No State shall make or enforce any law which shall abridge the privileges or immunities of citizens of the United States; nor shall any State deprive any person of life, liberty, or property, without due process of law; nor deny to any person within its jurisdiction the equal protection of the laws.
originally posted by: windword
a reply to: xuenchen
Actually RFRA enhances the "Free Exercise Clause".

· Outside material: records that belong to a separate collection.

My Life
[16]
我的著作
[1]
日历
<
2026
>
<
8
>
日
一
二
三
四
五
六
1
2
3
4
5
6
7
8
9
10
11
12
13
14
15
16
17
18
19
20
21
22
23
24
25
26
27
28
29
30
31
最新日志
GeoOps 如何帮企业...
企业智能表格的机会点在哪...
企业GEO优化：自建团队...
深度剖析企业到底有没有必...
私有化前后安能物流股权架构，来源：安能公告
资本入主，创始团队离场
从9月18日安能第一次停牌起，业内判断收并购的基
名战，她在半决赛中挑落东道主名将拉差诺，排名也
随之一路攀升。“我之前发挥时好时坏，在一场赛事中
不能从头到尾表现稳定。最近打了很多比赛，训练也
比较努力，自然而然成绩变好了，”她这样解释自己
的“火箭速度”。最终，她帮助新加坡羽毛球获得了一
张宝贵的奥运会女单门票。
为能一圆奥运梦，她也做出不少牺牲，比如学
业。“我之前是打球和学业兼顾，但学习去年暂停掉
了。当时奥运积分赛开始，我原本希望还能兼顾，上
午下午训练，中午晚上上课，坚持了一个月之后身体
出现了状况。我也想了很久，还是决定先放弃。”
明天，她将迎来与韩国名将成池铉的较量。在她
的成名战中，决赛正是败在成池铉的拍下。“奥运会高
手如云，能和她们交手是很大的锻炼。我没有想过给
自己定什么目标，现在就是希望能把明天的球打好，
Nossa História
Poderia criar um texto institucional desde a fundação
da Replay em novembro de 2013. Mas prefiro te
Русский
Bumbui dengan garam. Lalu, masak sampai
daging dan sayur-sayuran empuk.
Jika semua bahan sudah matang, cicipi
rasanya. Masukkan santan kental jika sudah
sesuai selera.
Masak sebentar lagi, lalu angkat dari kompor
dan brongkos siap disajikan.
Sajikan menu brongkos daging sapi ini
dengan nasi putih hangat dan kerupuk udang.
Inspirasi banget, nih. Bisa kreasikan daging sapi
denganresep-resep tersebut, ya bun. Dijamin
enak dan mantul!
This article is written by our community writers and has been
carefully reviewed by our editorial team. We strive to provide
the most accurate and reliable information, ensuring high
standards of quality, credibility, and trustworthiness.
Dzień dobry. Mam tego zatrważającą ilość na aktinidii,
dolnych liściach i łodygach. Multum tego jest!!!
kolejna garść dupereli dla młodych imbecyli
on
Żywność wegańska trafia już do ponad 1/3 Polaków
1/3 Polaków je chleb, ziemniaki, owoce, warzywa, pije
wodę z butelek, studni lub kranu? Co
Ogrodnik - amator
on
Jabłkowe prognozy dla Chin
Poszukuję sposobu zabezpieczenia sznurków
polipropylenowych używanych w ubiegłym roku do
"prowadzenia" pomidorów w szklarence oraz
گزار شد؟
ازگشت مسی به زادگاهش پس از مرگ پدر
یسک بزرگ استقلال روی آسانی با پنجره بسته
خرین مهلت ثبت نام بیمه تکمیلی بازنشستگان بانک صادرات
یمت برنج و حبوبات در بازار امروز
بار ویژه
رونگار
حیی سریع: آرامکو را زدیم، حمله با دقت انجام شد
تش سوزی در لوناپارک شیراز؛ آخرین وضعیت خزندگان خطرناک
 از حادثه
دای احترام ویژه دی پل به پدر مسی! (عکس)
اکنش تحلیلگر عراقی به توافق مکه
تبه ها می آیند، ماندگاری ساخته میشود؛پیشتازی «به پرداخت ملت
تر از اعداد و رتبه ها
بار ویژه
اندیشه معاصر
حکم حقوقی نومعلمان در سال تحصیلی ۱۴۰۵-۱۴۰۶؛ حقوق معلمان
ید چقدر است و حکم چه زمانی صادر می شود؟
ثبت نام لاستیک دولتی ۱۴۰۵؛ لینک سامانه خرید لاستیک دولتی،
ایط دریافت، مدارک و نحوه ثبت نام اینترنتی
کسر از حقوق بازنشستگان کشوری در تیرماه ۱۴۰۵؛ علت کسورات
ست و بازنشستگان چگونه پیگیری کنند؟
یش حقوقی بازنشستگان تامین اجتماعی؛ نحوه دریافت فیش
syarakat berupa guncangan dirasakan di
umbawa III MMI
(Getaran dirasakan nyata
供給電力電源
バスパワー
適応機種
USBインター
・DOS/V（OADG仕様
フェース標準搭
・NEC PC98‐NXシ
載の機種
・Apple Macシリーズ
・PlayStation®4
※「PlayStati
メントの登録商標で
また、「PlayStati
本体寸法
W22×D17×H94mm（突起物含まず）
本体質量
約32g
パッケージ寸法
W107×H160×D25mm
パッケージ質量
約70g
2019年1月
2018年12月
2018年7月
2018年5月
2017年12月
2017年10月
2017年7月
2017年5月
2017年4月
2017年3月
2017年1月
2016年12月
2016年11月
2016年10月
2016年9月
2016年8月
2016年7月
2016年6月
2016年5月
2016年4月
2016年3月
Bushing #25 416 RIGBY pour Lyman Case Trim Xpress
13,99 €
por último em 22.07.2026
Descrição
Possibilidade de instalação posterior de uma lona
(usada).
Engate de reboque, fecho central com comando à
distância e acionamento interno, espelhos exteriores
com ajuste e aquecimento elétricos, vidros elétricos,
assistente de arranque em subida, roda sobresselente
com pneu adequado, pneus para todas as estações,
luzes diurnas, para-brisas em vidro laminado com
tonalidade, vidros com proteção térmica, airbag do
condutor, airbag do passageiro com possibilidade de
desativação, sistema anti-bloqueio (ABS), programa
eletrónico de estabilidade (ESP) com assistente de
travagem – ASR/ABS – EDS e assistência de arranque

That's what I said to you a few posts back, except, I used the word "expands".
And of course, the SCOTUS ruling does not establish any religious preferences at all.
Of course it does. Only a small sect of Christians belief the stuff that Hobby Lobby's pushing. The ruling even explicitly bars Jehovah Witnesses from denying vaccinations or blood transfusions. Do you think this ruling suddenly give me the right to ingest psychedelic drugs for religious purposes?
And the 14th is irrelevant because the ACA itself "discriminates" against everybody by not requiring employers to pay for insurance if they have less than 50 full time employees. That makes the 14th irrelevant and non-applying.
Sigh.
Again, Hobby Lobby nor your employer is required to provide equal protection. That's the Government's job.
No State shall make or enforce any law which shall abridge the privileges or immunities of citizens of the United States; nor shall any State deprive any person of life, liberty, or property, without due process of law; nor deny to any person within its jurisdiction the equal protection of the laws.